No suicides were reported on the other bridges run by the Port Authority in 2016, which include the Bayonne Bridge, the Goethals Bridge and the Outerbridge Crossing — all in Staten Island.
By comparison, four people jumped from the Verrazano Bridge linking Brooklyn to Staten Island in 2016. Two others jumped from the Throggs Neck Bridge between Queens and the Bronx. The Bronx Whitestone Bridge and RFK Bridge each had one jumper last year. All four bridges are run by the Tri-Borough Tunnel Authority.
Suicide totals on city-run bridges were not disclosed.
The city does not keep statistics of bridge jumpers, according to the city Department of Health and Mental Hygiene. Suicides from Brooklyn and Manhattan bridges and other spans are lumped into a “death from elevated position” category, which also includes those who fall from tall buildings, officials said.
Thirty-seven people jumped from the Golden Gate Bridge in San Francisco last year — about three times the number of people who made the fatal plunge from the George Washington Bridge. An additional 162 potential suicides were stopped by their pedestrian walkway patrol, which is similar to the Port Authority’s Suicide Prevention Team.
The Golden Gate Bridge averages about 30 jumpers a year and has had more than 1,700 confirmed suicides since it opened in 1937, according to a San Francisco Chronicle report.
Construction for a suicide barrier on the Golden Gate Bridge is expected to begin this year, officials said.
Pedestrian safety fences for the George Washington Bridge won’t be built until 2024, following a bridge renovation project, a Port Authority spokesman said in January.
“One of the concerns we’ve heard is the aesthetics — the look going across the bridge,” Nunziato said. “They were talking about putting a net there instead. I don’t know if that means my guys will have to jump on the net to get the jumpers.”
To combat the delay, the Port Authority has the suicide squad.

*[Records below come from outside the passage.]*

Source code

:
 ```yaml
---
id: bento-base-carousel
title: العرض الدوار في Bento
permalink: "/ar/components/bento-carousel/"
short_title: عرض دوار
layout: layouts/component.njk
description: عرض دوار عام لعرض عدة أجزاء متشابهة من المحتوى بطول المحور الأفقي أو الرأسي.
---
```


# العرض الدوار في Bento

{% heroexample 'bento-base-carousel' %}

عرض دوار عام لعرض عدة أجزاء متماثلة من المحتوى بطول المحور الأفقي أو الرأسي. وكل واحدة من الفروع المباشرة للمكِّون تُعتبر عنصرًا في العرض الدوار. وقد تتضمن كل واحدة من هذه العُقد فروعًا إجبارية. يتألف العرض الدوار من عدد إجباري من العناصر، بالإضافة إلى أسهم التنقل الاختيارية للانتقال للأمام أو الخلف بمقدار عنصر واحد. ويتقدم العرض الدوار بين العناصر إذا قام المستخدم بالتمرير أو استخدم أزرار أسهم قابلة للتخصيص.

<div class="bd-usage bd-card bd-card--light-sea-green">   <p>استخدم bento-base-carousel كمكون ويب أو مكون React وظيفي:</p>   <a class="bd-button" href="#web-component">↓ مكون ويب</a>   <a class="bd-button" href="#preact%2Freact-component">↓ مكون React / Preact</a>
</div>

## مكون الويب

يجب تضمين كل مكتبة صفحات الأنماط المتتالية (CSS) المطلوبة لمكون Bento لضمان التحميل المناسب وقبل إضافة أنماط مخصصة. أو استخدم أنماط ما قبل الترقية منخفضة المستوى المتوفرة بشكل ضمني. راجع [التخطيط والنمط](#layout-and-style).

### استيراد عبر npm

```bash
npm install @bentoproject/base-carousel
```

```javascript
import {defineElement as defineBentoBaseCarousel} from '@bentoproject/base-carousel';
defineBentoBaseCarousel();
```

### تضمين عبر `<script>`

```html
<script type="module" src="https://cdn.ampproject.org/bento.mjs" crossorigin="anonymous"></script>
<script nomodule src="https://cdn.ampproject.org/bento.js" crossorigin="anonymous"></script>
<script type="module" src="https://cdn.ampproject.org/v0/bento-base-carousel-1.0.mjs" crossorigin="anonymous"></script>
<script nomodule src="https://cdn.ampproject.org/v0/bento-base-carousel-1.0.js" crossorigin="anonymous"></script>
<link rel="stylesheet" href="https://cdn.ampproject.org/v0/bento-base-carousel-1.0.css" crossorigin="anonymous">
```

It also installed surveillance cameras that are constantly monitored and six crisis hotline phones on each of the pedestrian walkways so suicidal people can get connected with a crisis counselor. There are also 42 signs — 21 on each side of the bridge, encouraging suicidal people to seek help, officials said.
Experts agree that the best way to stop people from committing suicide is to reduce “lethal access” — spots where people can jump from or hurt themselves — and take preventative steps before troubled people even get to the bridge.
“We have to get people at earlier stages of risk,” said Alan Ross, executive director of Samaritans Suicide Prevention Center. “If they get to the bridge, that’s a symbol of a need for greater prevention.”
The city owes the George Washington Bridge’s Suicide Prevention Team “a debt of gratitude” for stopping the suicide attempts, he said.
“These guys have a tremendously challenging task to feel that they have the responsibility to save people’s lives,” said Ross. “But we have a saying: You don’t save a person’s life. You help them get through a moment.”
Zappulla and his fellow officers know that even if they save someone from dying, two or three weeks later they may return to complete the job — an emotional reality that is hard to grasp.
Although the Port Authority does provide counselors for the cops, most just compartmentalize the grief and set it aside.
“You put it in its place,” Zappulla said. “You put it in a box because the next day it could happen again.”